▶ Page
|
New coworker just started Monday. He was discussing an issue with the woman who shares my two cube area, an issue that was actually my project. I waited until an appropriate time and said, "Hey, actually, I have some information on that, blah, blah, blah." Really short sentence. My new coworker replied, "Hey, this is a conversation with her, ok?"
I didn't interrupt, and didn't do anything that's culturally frowned upon in my company and especially our department. I'm kind of at a loss here - I hate having an adversarial relationship with coworkers, but I feel like I have one with him now. And he's brand new! How do I fix this? |
| He sounds like a jerk. |
| How did the woman who shares your two cube area react? |
| You don't. He was the one who was rude and wrong. if you try and fix it, he'll think you accept that what you did was wrong and that he can talk to you that way. Don't' do any running. Be professional but nothing more and certainly don't try and overcompensate by being too nice. |
She just said "Oh, yeah, what she said, blah, blah, blah." Didn't seem to notice his comment. |
| Is there a chance that he didn't know the project is yours? Do you both report to the same person? |
Yeah I don't think you need to do anything to fix it. Be polite with him going forward, and hope it was a one-off thing. |
|
Wow.

▶ Extracted material
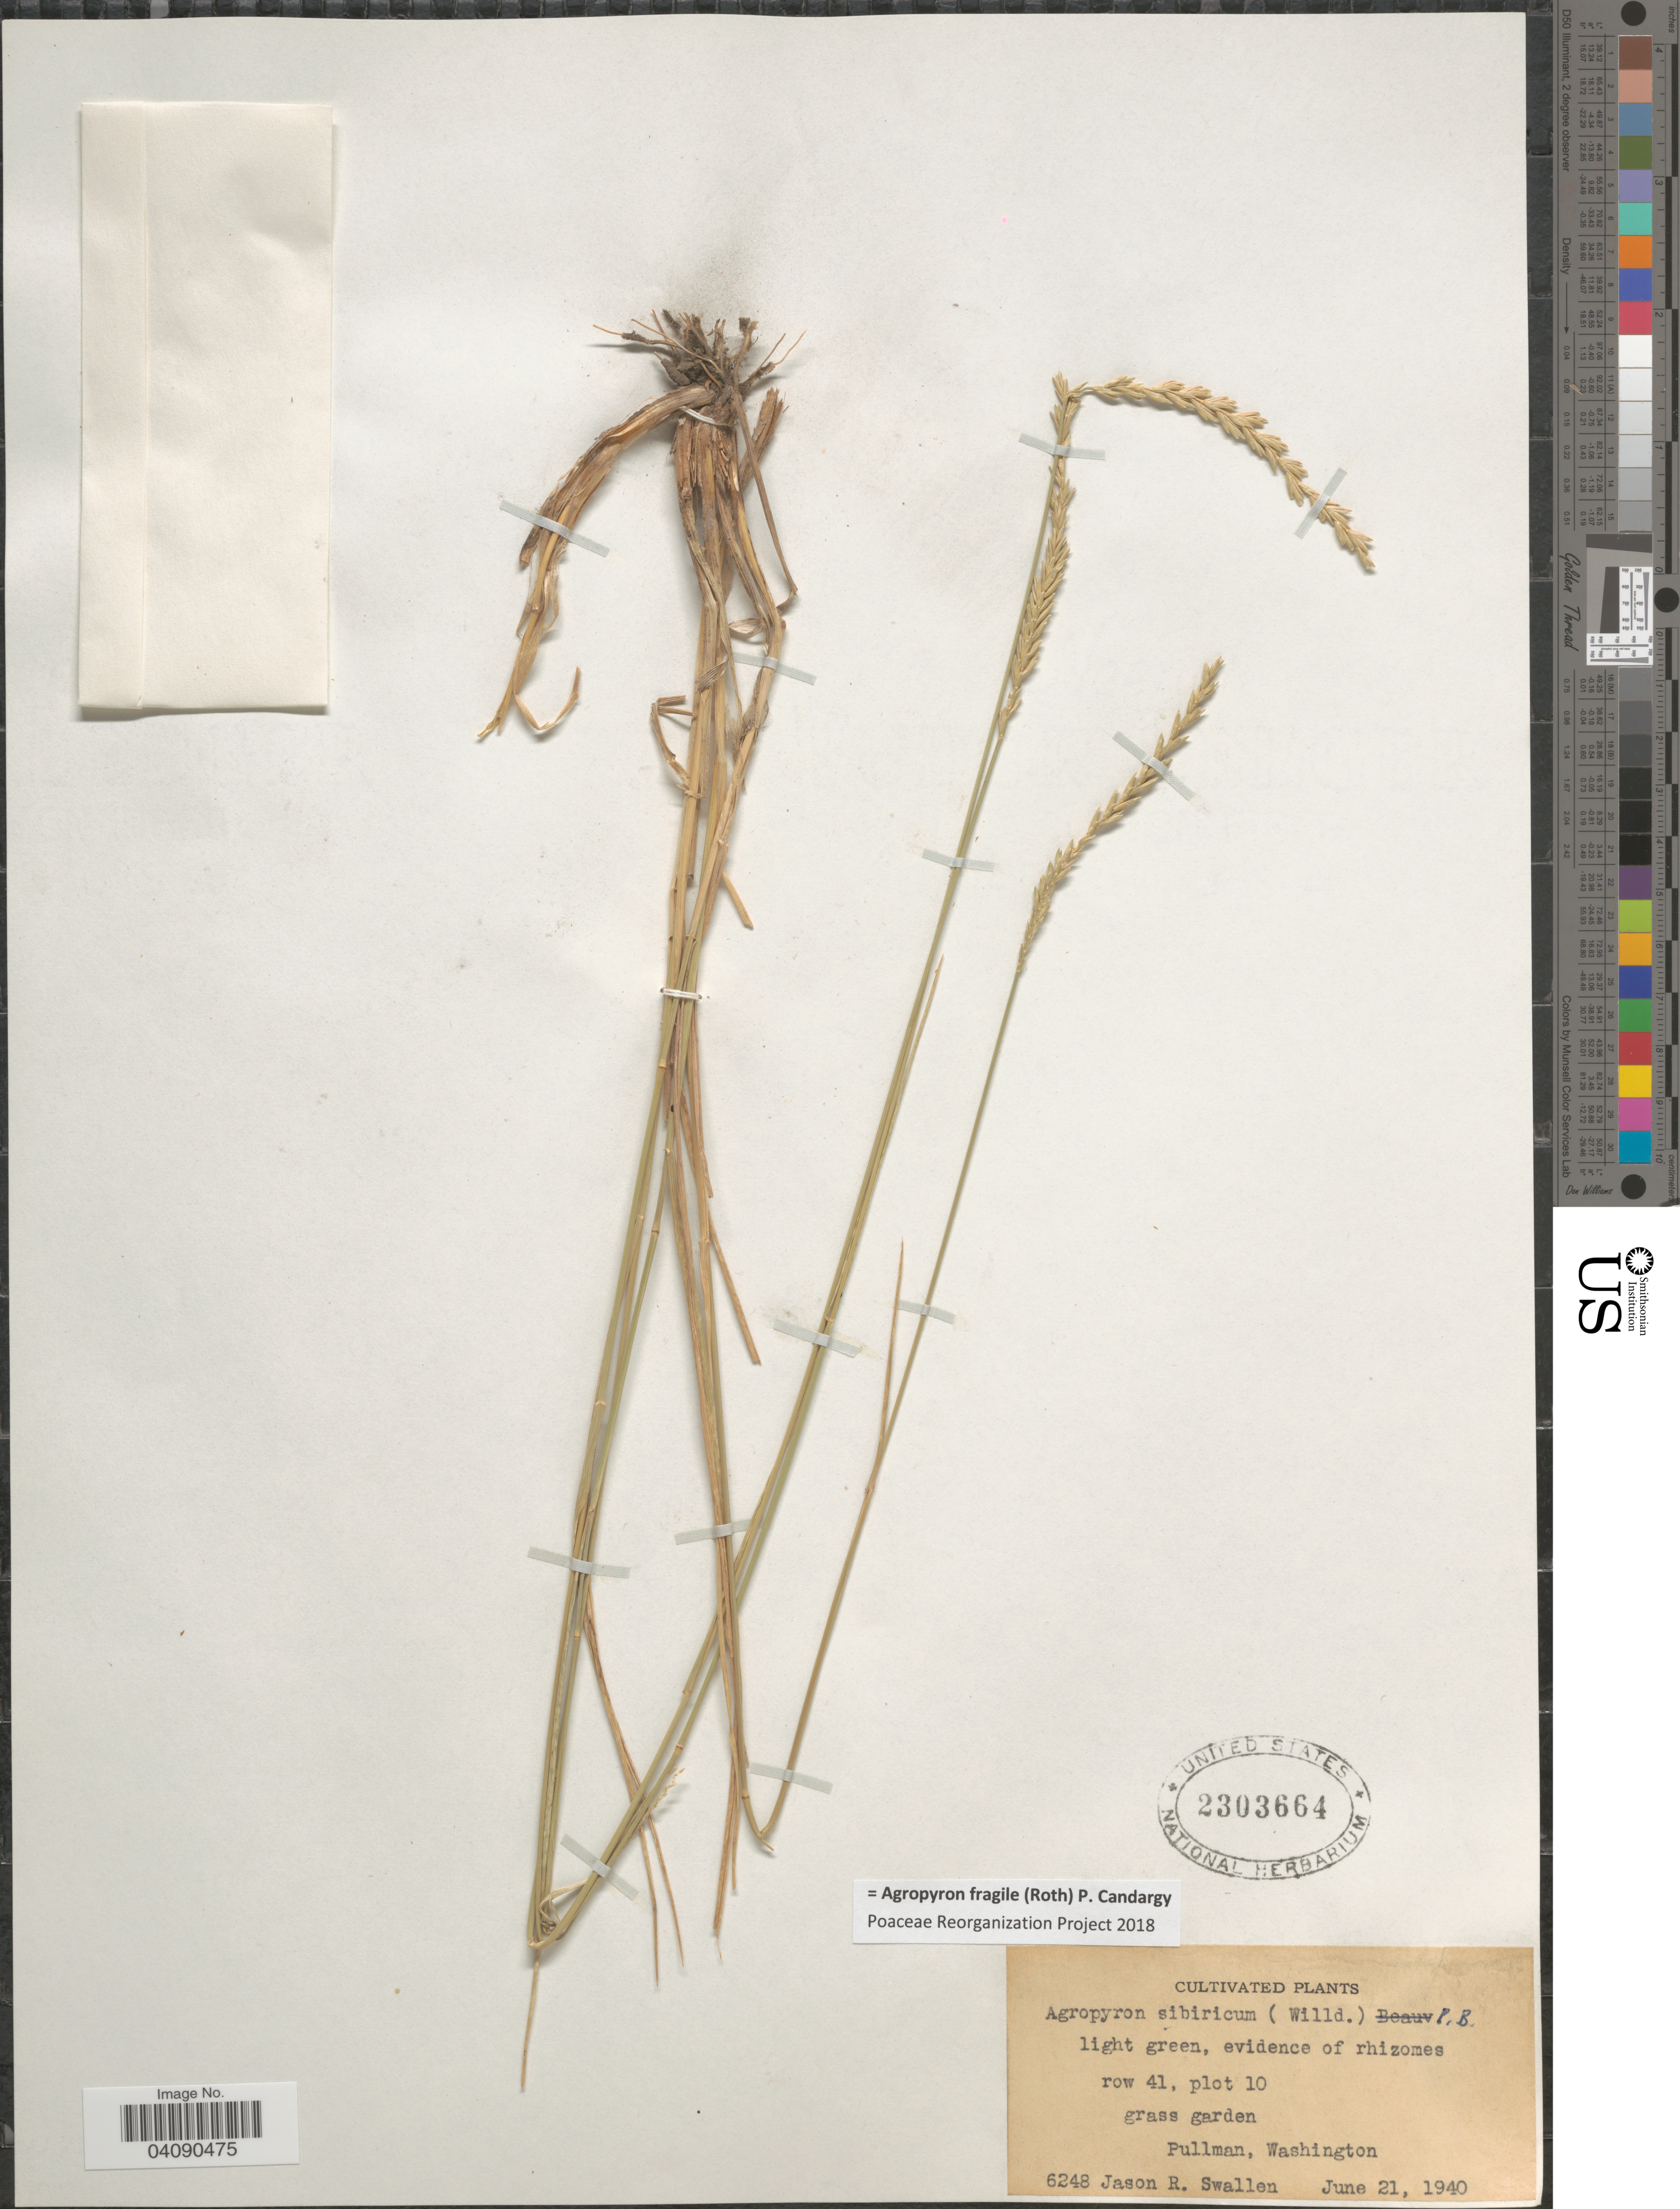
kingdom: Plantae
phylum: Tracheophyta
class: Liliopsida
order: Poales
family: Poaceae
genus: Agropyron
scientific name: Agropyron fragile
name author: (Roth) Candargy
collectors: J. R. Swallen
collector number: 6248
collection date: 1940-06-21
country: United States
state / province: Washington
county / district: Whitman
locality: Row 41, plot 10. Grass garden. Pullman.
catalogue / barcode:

▶ Exercise
Answer these about the thread on the new coworker:
(a) On what day did the new coworker start?
(b) What did the new coworker say in response to the poster's short remark?
(c) According to the poster's later reply, what did the woman who shares the two-cube area say?

▶ Completed task
(a) Monday.
(b) "Hey, this is a conversation with her, ok?"
(c) "Oh, yeah, what she said, blah, blah, blah."